1. Slower Disks will save the world (or $$) by Peter Judge

    Slower Disks will save the world (or $$) by Peter Judge

    I’ve been a fan of Facebook’s OpenCompute project for a while - and it’s come up with a simple and elegant idea that could make a real difference to data center energy use.

    Open Compute emerged as a way to have open discussion about making data centers more efficient. It may have been partly in response to criticism from Greenpeace over Facebook’s use of coal-fired electricity, and it certainly contrasts with Facebook’s normal attitude, which sees sharing as something for its customers, not itself.

    Be al that as it may, Open Compute set up a Facebook group (obviously) and a blog, where members can access the information that Facebook shared - special server builds that reduce materials and energy use - and suggest their own ideas.

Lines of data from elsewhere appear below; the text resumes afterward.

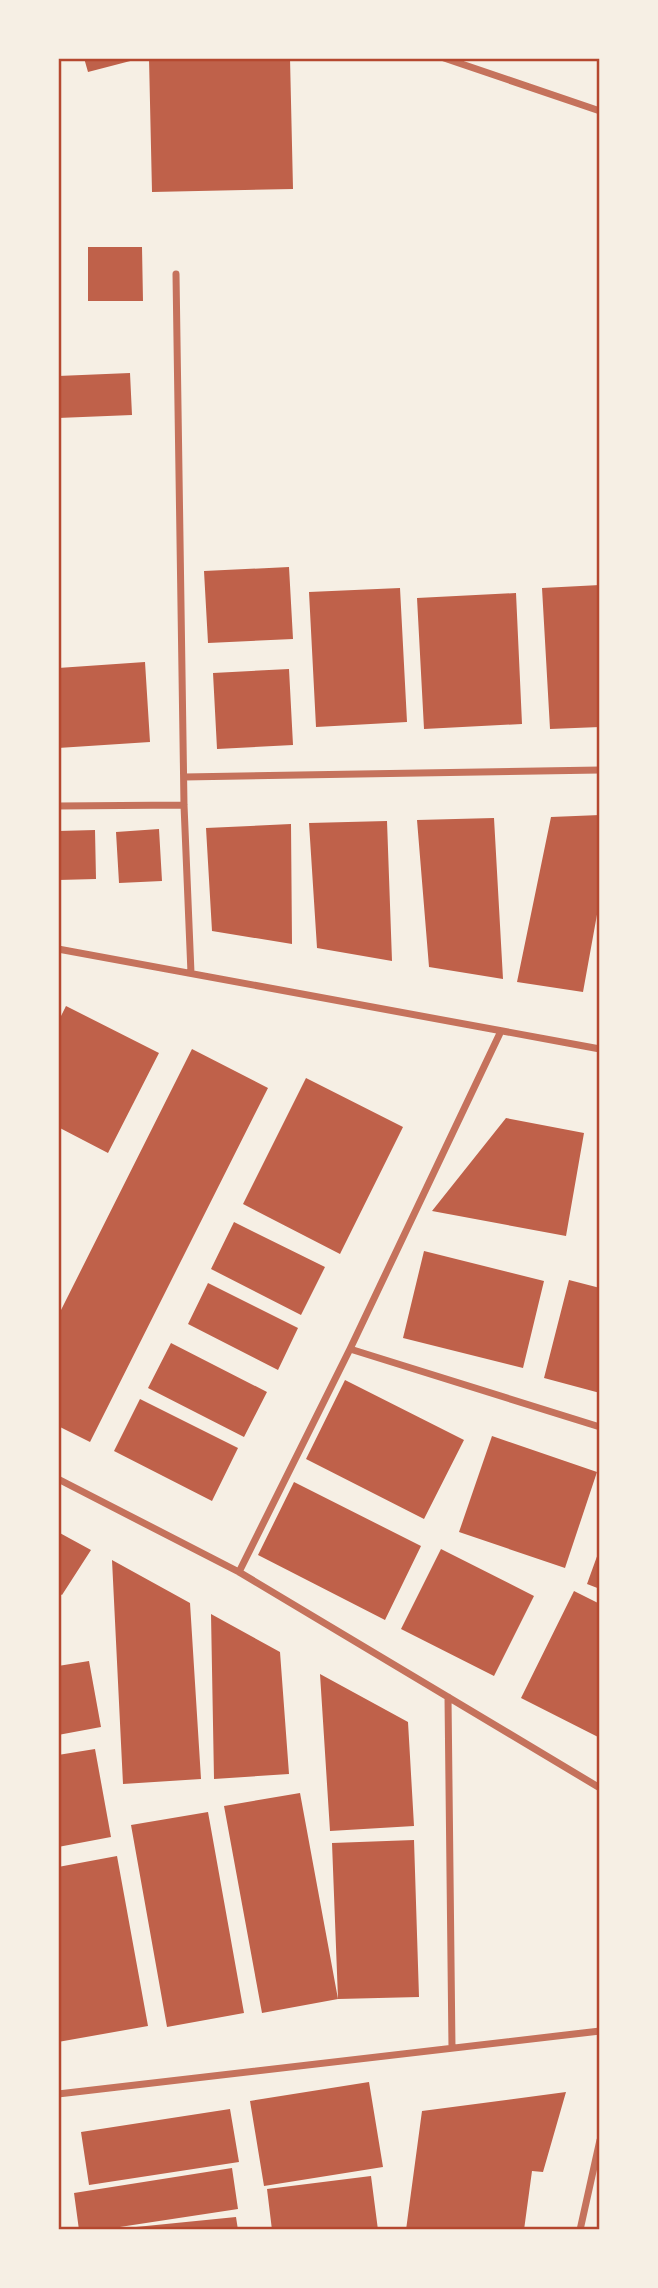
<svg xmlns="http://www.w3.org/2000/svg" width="658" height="2288" viewBox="0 0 658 2288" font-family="'Source Serif 4',serif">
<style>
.building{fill:#bf614a}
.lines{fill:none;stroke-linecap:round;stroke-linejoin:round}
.minor{stroke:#c5725c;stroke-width:7}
.neatline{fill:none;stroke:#b5482f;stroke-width:2.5}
</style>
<rect width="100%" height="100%" fill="#f6efe4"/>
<!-- building -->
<path class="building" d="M 84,58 L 138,58 L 138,59 L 88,72 Z
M 149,58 L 290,58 L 293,189 L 152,192 Z
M 88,247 L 142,247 L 143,301 L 88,301 Z
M 130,373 L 132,415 L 58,418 L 58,376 Z
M 289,567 L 293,639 L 208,643 L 204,571 Z
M 600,585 L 600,727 L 550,729 L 542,588 Z
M 400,588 L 407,722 L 316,727 L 309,592 Z
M 516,593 L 522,724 L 424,729 L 417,598 Z
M 145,662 L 150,742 L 58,748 L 58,668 Z
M 289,669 L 293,745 L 217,749 L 213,673 Z
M 600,815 L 600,898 L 583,992 L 517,982 L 551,817 Z
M 494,818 L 503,979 L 429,967 L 417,820 Z
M 387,821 L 392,961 L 317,948 L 309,823 Z
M 291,824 L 292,944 L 212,931 L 206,828 Z
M 159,829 L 162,881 L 119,883 L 116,832 Z
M 95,830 L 96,879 L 58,880 L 58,831 Z
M 66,1006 L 159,1053 L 108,1153 L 58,1127 L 58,1022 Z
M 192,1049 L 268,1088 L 90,1442 L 58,1426 L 58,1316 Z
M 306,1078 L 403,1127 L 340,1254 L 243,1204 Z
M 506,1118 L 584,1133 L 566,1236 L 432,1211 Z
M 234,1222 L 325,1267 L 301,1315 L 211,1269 Z
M 424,1251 L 544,1281 L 523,1368 L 403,1338 Z
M 569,1280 L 600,1288 L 600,1393 L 544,1378 Z
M 208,1283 L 298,1328 L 278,1370 L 188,1324 Z
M 171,1343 L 267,1392 L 244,1437 L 148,1388 Z
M 345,1380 L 464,1440 L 424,1519 L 306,1459 Z
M 140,1399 L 238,1448 L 212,1501 L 114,1451 Z
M 492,1436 L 597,1472 L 565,1568 L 459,1532 Z
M 294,1482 L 421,1546 L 385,1620 L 258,1555 Z
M 58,1532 L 91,1550 L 62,1595 L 58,1593 Z
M 600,1548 L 600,1589 L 587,1584 Z
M 441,1549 L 534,1596 L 494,1676 L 401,1629 Z
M 112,1560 L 190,1603 L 201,1779 L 123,1784 Z
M 574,1591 L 600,1604 L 600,1738 L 521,1698 Z
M 211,1614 L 280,1652 L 289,1774 L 214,1779 Z
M 89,1661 L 101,1727 L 58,1735 L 58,1666 Z
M 320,1674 L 408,1722 L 414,1826 L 330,1831 Z
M 95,1749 L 111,1837 L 58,1847 L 58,1755 Z
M 300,1793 L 338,1999 L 332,1843 L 414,1840 L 419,1997 L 338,1999 L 262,2013 L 224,1806 Z
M 208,1812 L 244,2013 L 167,2027 L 131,1825 Z
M 117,1856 L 148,2026 L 58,2042 L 58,1867 Z
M 369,2082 L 383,2167 L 264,2186 L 250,2101 Z
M 566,2092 L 543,2172 L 532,2171 L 524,2230 L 406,2230 L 422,2111 Z
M 230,2109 L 239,2162 L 89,2185 L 81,2132 Z
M 232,2168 L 238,2209 L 100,2230 L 79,2230 L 74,2193 Z
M 371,2176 L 378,2230 L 272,2230 L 267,2189 Z
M 236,2217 L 238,2230 L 126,2230 L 126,2228 Z"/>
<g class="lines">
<!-- minor -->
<path class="minor" d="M 444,58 L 600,111
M 176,274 L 184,805 L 191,973
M 184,777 L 600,770
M 58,806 L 184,805
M 58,949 L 600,1049
M 350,1349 L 600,1427
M 58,1479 L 239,1572 L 600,1788
M 239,1572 L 350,1349 L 501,1031
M 448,1697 L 452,2048
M 58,2094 L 600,2031
M 580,2230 L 600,2140"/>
</g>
<!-- border -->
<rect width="658" height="2288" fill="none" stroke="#f6efe4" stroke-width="119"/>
<rect x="60" y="60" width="538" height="2168" class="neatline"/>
</svg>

    In that forum, Facebook engineer Eran Tal has made a suggestion that has caught many people’s imagination. A lot of data is “ciold” - rarely accessed, but not yet ripe for archiving and forgetting about. While cold servers reduce their power use, hard drives holding cold data generally carry on spinning at full speed, because turning the hard drive off would lead to unacceptably high read times, on the rare occasions when users need that “cold” data.

    Tal’s idea is that, instead of turning those drives off, they could be run at a slower speed. Read times would go up slightly, but only on comparatively rare occasions, and the overall power use of the storage pool could be reduced substantially.

    Saving 3-5W of power per hard disk could add up to many kW or even 1MW in large data centers.

    The drawback is that hard drives aren’t currently made that way. Some of them have a slow-speed standby mode, but they don’t read and write at that speed.

    The beauty of a forum like Open Compute is that ideas like this get scrutinised and kicked about by people who understand the possibilities. A Western Digital employee called Brandon Smith has showed up, suggesting better choices for the low-speed operation, and the whole idea has become more like a practical suggestion, than just a bit of blue sky thinking.

    How likely is it to become reality? That’s too early to say. But if a few people at Facebook and elsewhere - with big HDD purchase budgets - take this up as a campaign, drive manufacturers could find its worth their while to implement it.

    And if nothing happens immediately, we will all know about it. The idea is published, and the rest of us can follow up with Tal, or with others, or even pick it up and run with it ourselves.

    This is exactly the kind of result which Open Compute was created for.